EEF publishes new evaluation reports, including pilot of early years app and school improvement programme

The Education Endowment Foundation (EEF) has published two new evaluation reports today, including a pilot of an early years assessment app and a large trial of a school improvement programme.

134 schools took part in the trial of Achievement for All (AfA), a whole-school improvement programme that aims to improve the academic and social outcomes of pupils. Trained AfA coaches deliver a bespoke two-year programme to schools through monthly coaching sessions with emphasis on leadership, learning, parental engagement and wider outcomes, in addition to focusing on improving outcomes for a target group of children (which largely consists of the lowest 20% of attainers).

The independent evaluation, conducted between 2016 and 2018 by a team from Manchester University, found that children in the schools using AfA, who began the programme in year 5, made 2 months’ less progress in Key Stage 2 reading and maths, compared to children in control schools. The same negative impact was found for children eligible for free school meals. The findings have a very high security rating, 5 out of 5 on the EEF padlock scale.

One factor that may have contributed to the negative impact on pupils is the flexibility of the programme.

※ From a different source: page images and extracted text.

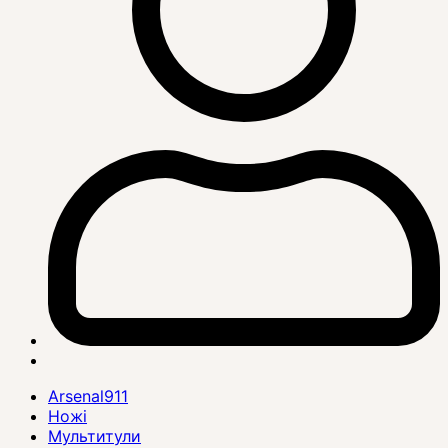
Arsenal911
Ножі
Мультитули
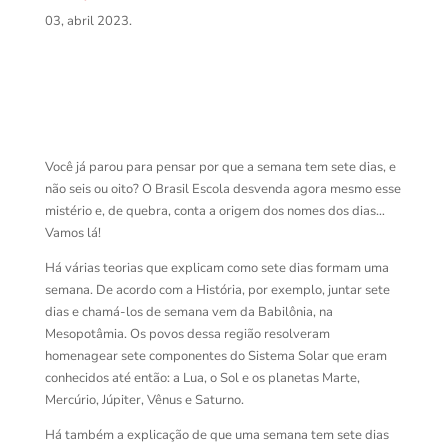
03, abril 2023.
Você já parou para pensar por que a semana tem sete dias, e
não seis ou oito? O Brasil Escola desvenda agora mesmo esse
mistério e, de quebra, conta a origem dos nomes dos dias…
Vamos lá!
Há várias teorias que explicam como sete dias formam uma
semana. De acordo com a História, por exemplo, juntar sete
dias e chamá-los de semana vem da Babilônia, na
Mesopotâmia. Os povos dessa região resolveram
homenagear sete componentes do Sistema Solar que eram
conhecidos até então: a Lua, o Sol e os planetas Marte,
Mercúrio, Júpiter, Vênus e Saturno.
Há também a explicação de que uma semana tem sete dias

While some schools commented that they found this beneficial, others would have preferred a more defined and structured approach. It may also have been the case that other school priorities began to compete with, and overshadow, the priorities set by the Achievement for All action plan at the outset of the programme.

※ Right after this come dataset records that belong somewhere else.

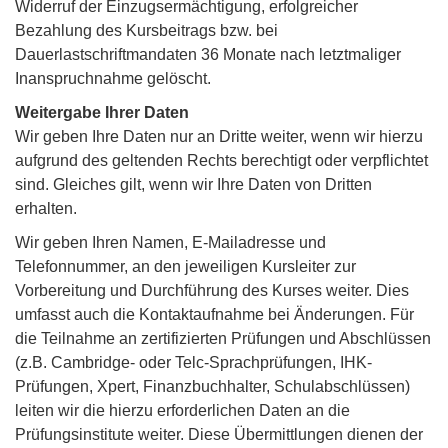
Widerruf der Einzugsermächtigung, erfolgreicher
Bezahlung des Kursbeitrags bzw. bei
Dauerlastschriftmandaten 36 Monate nach letztmaliger
Inanspruchnahme gelöscht.
Weitergabe Ihrer Daten
Wir geben Ihre Daten nur an Dritte weiter, wenn wir hierzu
aufgrund des geltenden Rechts berechtigt oder verpflichtet
sind. Gleiches gilt, wenn wir Ihre Daten von Dritten
erhalten.
Wir geben Ihren Namen, E-Mailadresse und
Telefonnummer, an den jeweiligen Kursleiter zur
Vorbereitung und Durchführung des Kurses weiter. Dies
umfasst auch die Kontaktaufnahme bei Änderungen. Für
die Teilnahme an zertifizierten Prüfungen und Abschlüssen
(z.B. Cambridge- oder Telc-Sprachprüfungen, IHK-
Prüfungen, Xpert, Finanzbuchhalter, Schulabschlüssen)
leiten wir die hierzu erforderlichen Daten an die
Prüfungsinstitute weiter. Diese Übermittlungen dienen der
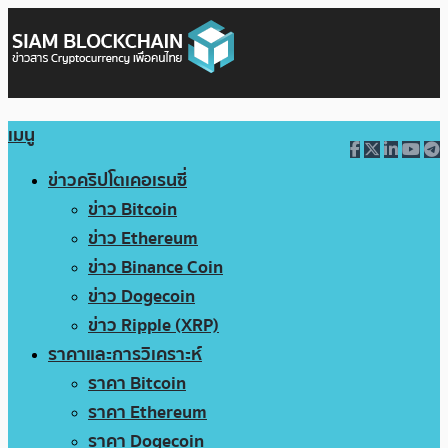
เมนู
ข่าวคริปโตเคอเรนซี่
ข่าว Bitcoin
ข่าว Ethereum
ข่าว Binance Coin
ข่าว Dogecoin
ข่าว Ripple (XRP)
ราคาและการวิเคราะห์
ราคา Bitcoin
ราคา Ethereum
ราคา Dogecoin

The EEF has also published the independent evaluation of a pilot of Early Years Toolbox today, a suite of iPad-based assessments suitable for use with young children by early years settings. This evaluation piloted three short, engaging and game-like assessment apps that aim to measure abilities that research has shown to be the most predictive of later academic, social, emotional, cognitive and life outcomes. Early years staff are also given training to use the apps and support to integrate them into their practice

The independent evaluation, which was co-funded by the Department for Education, found some evidence that the intervention had the potential to positively change practitioners’ practices. The EEF is currently discussing next steps to evaluate the Early Years Toolbox across a larger number of early years settings. 

Professor Becky Francis, CEO of the Education Endowment Foundation, said: 

Schools in England are currently going through one of the most challenging periods in living memory. With evidence suggesting that school closures will have widened the attainment gap, many schools will likely look for programmes to mitigate the impact on disadvantaged pupils.

But with resources tight, heads and senior leaders will have to make difficult decisions about what is likely to have the biggest possible impact on their pupils, in their school.

Today’s findings from our evaluation of Achievement for All throw into sharp focus how important evidence is in helping us to make those difficult decisions.

Education research can help schools to decide which programmes and approaches hold the most promise for their pupils and staff, maximising scarce time and money for the greatest benefit.